Perdido en las nieblas de la memoria queda el momento en el que los fuentelolmeros decidieron trasladar las fiestas patronales desde el mes de Julio al mes de Noviembre (nadie ha sabido decirme la fecha, pero debe ser de al menos el primer tercio del siglo XX). ¿La razón para aquel cambio? El estar situado en época de la siega, momento fundamental en una agricultura de secano tradicional, por la cantidad de mano de obra necesaria. Dado que las dos fiestas patronales eran en verano (Julio y Agosto), los habitantes de nuestro pueblo (seguramente las autoridades) decidieron el traslado de una de ellas a un mes de menor trabajo en el campo. Y mejor trasladar la fiesta grande para poder disfrutar de más días de fiesta en noviembre, pues la interferencia de la fiesta pequeña con las labores del campo era menor.

Programa de la fiesta

Programa de la fiesta

Pero los años no pasan en balde, y el siglo XX nos fue dejando el éxodo rural, la mecanización del campo y las vacaciones pagadas de los asalariados. Todos estos avances, parte indispensable de la sociedad postindustrial que disfrutamos (pese a los nostálgicos, nunca se ha vivido mejor en España que en este siglo XXI), hicieron que nuestro humilde pueblo se despoblara, y que en el mes de Agosto el retorno vacacional multiplicase durante unos días el número de habitantes. Así que las autoridades decidieron con buen criterio que la fiesta grande fuese la que se celebrase en Agosto, en vez de la del frío mes de Noviembre, momento en el que cada vez podía acudir un menor número de hijos del pueblo residentes en las urbes.

En las últimas dos décadas se ha agudizado el fenómeno de despoblamiento de Fuente el Olmo, hasta tener que echar cuentas para superar los 50 habitantes en invierno. Pero no sólo evoluciona nuestro pueblo, sino que la sociedad española se ha hecho próspera y rica, y vacaciones ya no sólo son sinónimo de descanso, sino además son sinónimo de turismo y viajes. Con ello la afluencia estacional se ha reducido, al igual que las visitas de fin de semana. La incorporación de la mujer al mercado laboral hace que se olviden aquellos veranos donde las amas de casa se iban con los críos al pueblo, dejando al marido de “Rodríguez” en la ciudad. Cambios y más cambios, que hicieron que la fiesta de Noviembre fuera languideciendo, con poca asistencia, incrementado por nuestro clima estepeño de invierno (“¡cómo ir un fin de semana con lo que tarda en calentarse la casa!”, es comentario común).

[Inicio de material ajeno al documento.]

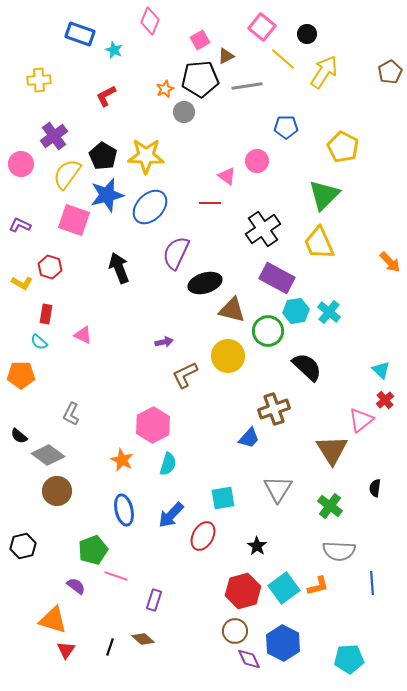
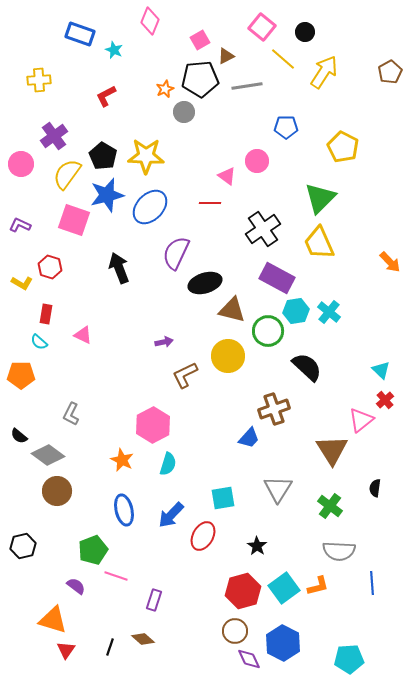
black circle at (307, 34): moved 2 px left, 2 px up
green triangle at (324, 195): moved 4 px left, 3 px down
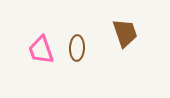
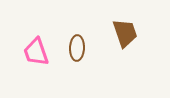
pink trapezoid: moved 5 px left, 2 px down
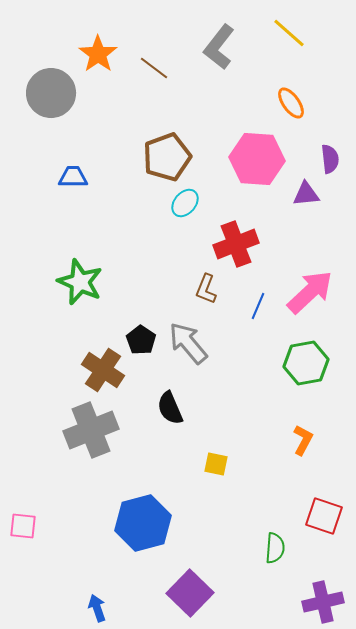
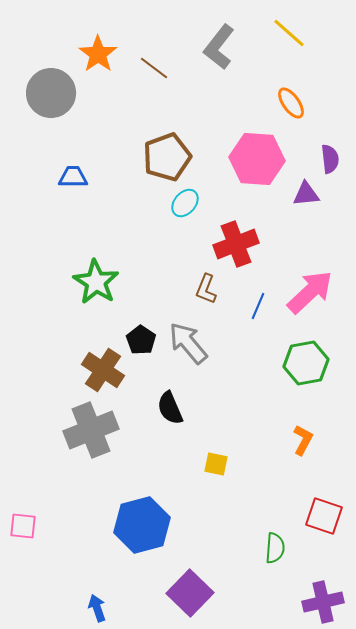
green star: moved 16 px right; rotated 9 degrees clockwise
blue hexagon: moved 1 px left, 2 px down
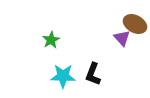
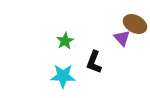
green star: moved 14 px right, 1 px down
black L-shape: moved 1 px right, 12 px up
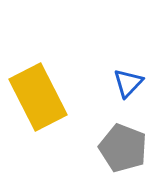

En un sabio movimiento, la actual corporación municipal lucha por rescatar las fiestas en honor a San Cristóbal del olvido al que han quedado sometidas estos años, y las ha devuelto a su entorno tradicional veraniego. El programa será sólo un día, acomodado en fin de semana para invitaros a todos a acudir a vuestro querido pueblo. Espero y deseo veros allí a todos cuantos podáis escaparos un día.

Está claro que se ha recorrido un largo camino, y no sabemos lo que nos deparará el futuro. Quizás en unos años vuelva la fiesta grande a ser la de San Cristobal. La deslocalización temporal de las vacaciones estivales, el precio del turismo en agosto (mucha gente preferiría coger vacaciones en Julio, ir unos días al pueblo y luego de viaje), y este clima segoviano que nos saluda con noches de menos de 10 grados centígrados en Agosto, son factores que puede en el futuro pesen lo suficiente para dar otro salto más y completar el ciclo que se inició en aquellos tiempos pretéritos con los que comencé esta anotación.

Para acabar, os dejo también el programa en PDF, que se leerá un poco mejor que en la imagen

fiestashonorsancristobal

Y por último, deciros a todos que en esta fiesta ve la luz una nueva peña, surgida de la fusión de las Txukandels, los Despeñados y la Peña La Porra. Se llama Peña la Cuesta y estáis todos invitados a visitarnos la noche de este sábado.